Fueron muchas las noches en la cárcel y más las conversaciones con la soledad. Una vez dejó de ser sumariado y pasó a ser sentenciado, Castillo fue trasladado a la Escuela Industrial de Niños y Niñas en Ponce: una institución con ciertos privilegios, pero donde pasaban cosas horribles.
“Allí ocurrían violaciones, asaltos a mano armada. Llegabas y podías ser bien recibido o convertirte en la carnada. Podías ser la víctima de uno de los muchos abusadores que allí habían. No existían amigos, sí muchos conocidos. La mentalidad era sobrevivir a como dé lugar. Algunos se sometían al abuso y otros se levantaban en contra de la norma”, contó.

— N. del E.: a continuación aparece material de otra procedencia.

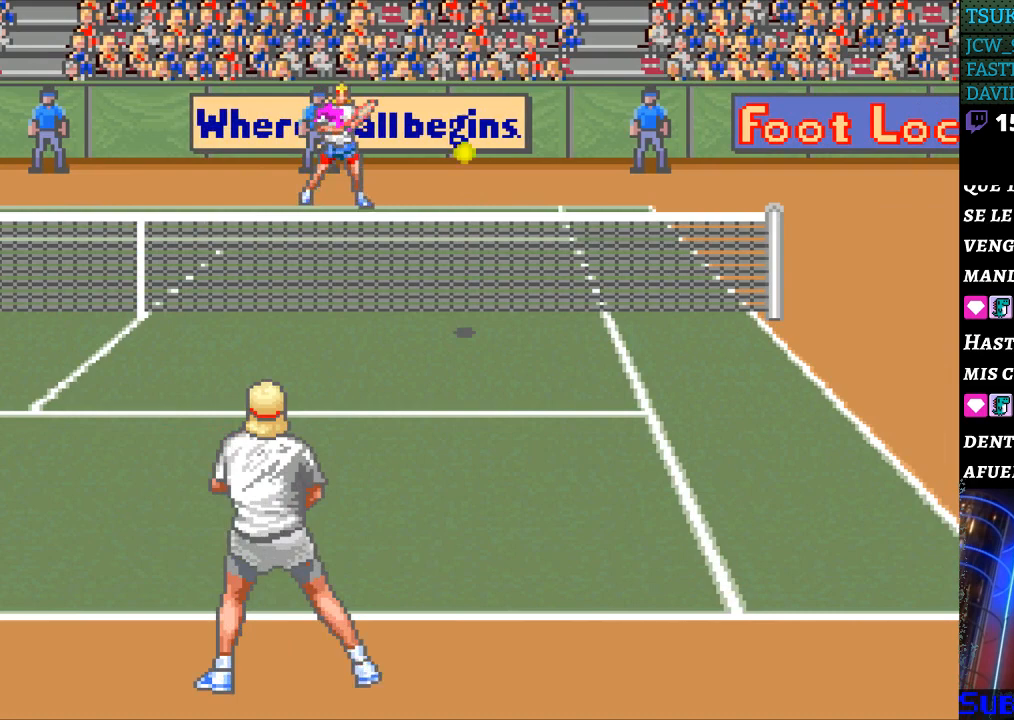
{"buttons": ["DPAD_RIGHT"], "events": []}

Castillo asegura que el sistema (en referencia a las instituciones de corrección juvenil) no sirvió de nada en su proceso de rehabilitación. Al contrario, incrementó sus deseos de evolucionar en el bajo mundo.
“Yo hacía una cosa y terminé queriendo hacer más. Yo conviví con mentes criminales, que tenían una mentalidad muy alta [para el crimen]. Yo creé una nueva identidad que encajó en ese mundo. No había supervisión suficiente. No había planificación de nada”, sostuvo.
Cuando salió de la institución juvenil, Castillo decidió terminar de estudiar y dedicarse de lleno a trabajar.
“Pasaron seis meses y luego de evitar juntarme con los del ayer volví a la esquina con el rabo entre las patas. Las cosas estaban bastante fuertes en el barrio. Habían muchas divisiones. Pero me recibieron con los brazos abiertos y con un buen arma que nunca se separó de mí”, dijo.
El resto fue historia. Castillo pasó de tirador a guardaespaldas del dueño del punto. Se hizo poderoso. Pasó el tiempo y la sangre que derramaban sus balas hicieron de su nombre una leyenda callejera. Le temían. Y tenían razones para hacerlo.
Pero los días siguieron pasando y el destino se encargó de cobrarle las almas que debía. Lo apresaron. Quedó solo. Con su conciencia y el recuerdo de una madre entrada en edad que parecía haberlo dado todo en vano por su hijo.
“La soledad fue la verdadera mano amiga mientras estuve en la cárcel. Estar encerrado conmigo mismo pensando día tras día que había desperdiciado los pocos años que había vivido fue lo que me permitió crear conciencia. Lo demás fue lo demás. Si es por el sistema [correccional], que no corrige nada, me hubiese vuelto loco”, manifestó.
Hace ya cuatro años que Castillo está en ‘la libre’. Terminó sus estudios y con el sudor de su frente compró sus propiedades. Se reencontró con su familia. Hoy con una mezcla de pena, dolor y esperanza puede decir que su meta diaria es ser feliz y ser una persona de bien. Quiere ser un ejemplo de superación.
“Hoy miro todo de una forma diferente. No ha sido fácil. Pero yo tengo un pasado difícil que me motiva. Es un reto diario salir a la calle a sudar lo de uno, pero cuando llevo la comida a la casa, compro leche para el nene y los veo a todos bien, siento una satisfacción inmensa que me llena y me llena de nuevas ganas de seguir creciendo en la vida”, celebró.